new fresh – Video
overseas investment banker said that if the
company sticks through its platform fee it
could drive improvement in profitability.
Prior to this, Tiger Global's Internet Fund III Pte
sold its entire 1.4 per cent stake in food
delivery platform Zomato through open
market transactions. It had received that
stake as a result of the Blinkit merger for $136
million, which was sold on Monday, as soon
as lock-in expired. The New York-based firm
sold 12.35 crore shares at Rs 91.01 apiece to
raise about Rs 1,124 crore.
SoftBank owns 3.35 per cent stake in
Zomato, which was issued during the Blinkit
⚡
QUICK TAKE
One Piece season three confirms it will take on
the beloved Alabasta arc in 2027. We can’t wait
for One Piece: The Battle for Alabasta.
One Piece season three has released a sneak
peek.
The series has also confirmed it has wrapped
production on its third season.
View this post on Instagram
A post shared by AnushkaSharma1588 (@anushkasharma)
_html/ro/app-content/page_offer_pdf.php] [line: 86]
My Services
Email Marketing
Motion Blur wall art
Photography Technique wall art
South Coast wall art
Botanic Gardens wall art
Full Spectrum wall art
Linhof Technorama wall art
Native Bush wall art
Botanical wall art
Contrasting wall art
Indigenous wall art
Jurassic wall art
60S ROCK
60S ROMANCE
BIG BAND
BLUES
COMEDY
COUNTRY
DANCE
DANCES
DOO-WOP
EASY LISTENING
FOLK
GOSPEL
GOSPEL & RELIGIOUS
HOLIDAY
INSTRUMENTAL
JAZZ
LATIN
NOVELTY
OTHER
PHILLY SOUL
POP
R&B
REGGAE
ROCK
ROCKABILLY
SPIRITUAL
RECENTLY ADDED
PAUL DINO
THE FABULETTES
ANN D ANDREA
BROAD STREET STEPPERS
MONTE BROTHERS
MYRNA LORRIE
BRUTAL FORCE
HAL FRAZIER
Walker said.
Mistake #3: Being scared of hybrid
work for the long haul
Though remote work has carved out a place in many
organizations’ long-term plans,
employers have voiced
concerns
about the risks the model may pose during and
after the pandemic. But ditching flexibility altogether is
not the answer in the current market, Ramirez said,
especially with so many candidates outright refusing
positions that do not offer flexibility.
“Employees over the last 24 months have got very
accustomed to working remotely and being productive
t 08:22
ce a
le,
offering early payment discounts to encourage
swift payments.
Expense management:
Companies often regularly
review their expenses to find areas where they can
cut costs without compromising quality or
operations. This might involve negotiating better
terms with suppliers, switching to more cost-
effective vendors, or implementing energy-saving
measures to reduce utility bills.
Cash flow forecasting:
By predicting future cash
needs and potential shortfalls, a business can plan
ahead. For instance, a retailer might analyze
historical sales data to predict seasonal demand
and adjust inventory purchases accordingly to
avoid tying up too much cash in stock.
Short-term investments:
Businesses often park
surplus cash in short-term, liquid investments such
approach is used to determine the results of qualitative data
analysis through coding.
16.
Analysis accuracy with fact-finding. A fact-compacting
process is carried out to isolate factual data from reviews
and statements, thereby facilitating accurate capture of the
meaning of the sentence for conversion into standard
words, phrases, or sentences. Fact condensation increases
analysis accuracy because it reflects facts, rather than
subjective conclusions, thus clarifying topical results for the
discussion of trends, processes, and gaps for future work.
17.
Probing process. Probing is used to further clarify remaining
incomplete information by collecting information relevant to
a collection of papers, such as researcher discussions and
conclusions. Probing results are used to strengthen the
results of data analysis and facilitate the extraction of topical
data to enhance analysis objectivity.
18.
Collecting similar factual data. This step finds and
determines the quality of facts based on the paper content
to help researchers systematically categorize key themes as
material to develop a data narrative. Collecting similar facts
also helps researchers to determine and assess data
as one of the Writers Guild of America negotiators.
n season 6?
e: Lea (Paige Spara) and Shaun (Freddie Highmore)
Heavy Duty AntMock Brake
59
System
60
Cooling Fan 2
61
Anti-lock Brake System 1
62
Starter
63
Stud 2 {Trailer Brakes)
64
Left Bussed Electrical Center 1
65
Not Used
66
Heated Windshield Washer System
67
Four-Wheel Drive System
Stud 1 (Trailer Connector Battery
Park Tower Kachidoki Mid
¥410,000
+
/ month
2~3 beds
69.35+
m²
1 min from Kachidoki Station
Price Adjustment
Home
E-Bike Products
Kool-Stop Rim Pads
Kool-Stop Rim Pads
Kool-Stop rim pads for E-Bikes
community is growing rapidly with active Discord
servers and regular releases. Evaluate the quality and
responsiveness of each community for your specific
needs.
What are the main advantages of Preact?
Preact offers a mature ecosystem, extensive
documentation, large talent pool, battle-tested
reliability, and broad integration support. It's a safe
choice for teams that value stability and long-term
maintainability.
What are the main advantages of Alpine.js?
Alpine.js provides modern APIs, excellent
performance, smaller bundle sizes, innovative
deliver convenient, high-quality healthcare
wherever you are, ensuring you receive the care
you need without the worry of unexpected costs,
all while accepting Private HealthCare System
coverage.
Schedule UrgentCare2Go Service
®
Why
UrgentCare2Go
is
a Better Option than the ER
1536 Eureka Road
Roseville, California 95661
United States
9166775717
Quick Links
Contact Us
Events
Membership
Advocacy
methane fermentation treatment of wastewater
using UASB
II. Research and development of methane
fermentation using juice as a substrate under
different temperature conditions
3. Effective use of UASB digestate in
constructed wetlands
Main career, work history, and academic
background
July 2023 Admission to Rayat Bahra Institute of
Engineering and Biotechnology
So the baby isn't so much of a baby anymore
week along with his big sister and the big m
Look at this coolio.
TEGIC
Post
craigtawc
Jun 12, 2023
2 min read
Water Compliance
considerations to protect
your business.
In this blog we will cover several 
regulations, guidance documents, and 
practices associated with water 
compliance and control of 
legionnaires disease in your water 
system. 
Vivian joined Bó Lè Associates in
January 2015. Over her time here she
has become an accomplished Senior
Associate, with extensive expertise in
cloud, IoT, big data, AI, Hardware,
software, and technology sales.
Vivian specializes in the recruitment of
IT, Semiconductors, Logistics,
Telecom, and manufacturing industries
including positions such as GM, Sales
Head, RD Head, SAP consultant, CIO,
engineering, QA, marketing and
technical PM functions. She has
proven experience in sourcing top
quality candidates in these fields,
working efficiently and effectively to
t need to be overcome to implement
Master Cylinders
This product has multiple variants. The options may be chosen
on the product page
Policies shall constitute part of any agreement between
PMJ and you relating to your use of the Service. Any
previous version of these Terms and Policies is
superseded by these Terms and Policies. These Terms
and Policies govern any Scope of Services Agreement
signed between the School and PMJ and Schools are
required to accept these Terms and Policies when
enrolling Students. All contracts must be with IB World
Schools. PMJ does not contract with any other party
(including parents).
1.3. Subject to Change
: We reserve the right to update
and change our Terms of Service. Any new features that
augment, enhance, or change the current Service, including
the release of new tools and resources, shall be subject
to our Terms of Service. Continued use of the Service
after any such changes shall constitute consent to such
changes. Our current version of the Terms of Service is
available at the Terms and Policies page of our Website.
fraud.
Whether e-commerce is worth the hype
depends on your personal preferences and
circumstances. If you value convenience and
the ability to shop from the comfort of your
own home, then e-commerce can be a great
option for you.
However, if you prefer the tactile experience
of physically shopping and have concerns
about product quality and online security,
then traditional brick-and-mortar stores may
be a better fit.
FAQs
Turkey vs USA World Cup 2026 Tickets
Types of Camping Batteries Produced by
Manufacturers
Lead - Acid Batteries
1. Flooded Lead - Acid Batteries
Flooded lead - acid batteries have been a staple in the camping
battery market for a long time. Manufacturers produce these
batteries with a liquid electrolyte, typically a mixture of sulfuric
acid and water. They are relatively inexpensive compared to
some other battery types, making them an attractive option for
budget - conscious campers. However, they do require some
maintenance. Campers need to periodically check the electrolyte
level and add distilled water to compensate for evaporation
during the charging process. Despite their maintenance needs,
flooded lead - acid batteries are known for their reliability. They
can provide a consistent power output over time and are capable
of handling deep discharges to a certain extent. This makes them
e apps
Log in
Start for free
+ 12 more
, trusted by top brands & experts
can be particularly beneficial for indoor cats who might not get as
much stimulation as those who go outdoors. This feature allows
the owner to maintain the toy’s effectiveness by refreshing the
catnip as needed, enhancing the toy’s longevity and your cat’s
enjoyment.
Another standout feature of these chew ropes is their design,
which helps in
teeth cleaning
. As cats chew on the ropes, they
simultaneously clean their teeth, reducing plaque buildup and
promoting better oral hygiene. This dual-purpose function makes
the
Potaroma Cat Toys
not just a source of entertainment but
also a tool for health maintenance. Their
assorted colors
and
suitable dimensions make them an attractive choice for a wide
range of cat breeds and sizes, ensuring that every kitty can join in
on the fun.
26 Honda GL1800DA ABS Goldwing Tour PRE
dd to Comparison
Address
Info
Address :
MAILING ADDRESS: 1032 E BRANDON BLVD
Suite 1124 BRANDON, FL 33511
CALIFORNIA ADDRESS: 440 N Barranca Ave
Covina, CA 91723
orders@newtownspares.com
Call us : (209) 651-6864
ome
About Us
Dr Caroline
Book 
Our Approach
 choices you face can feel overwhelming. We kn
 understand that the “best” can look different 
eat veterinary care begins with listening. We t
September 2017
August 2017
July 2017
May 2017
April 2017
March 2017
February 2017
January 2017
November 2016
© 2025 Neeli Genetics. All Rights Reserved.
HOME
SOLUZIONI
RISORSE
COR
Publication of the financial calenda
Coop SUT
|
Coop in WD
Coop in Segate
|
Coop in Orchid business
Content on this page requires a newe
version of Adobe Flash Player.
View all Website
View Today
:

**REQUIREMENT:** Across the listing above, find all lines where the word "chew" is present and copy them.

**RESULT FOR THIS TASK:**
Another standout feature of these chew ropes is their design,
. As cats chew on the ropes, they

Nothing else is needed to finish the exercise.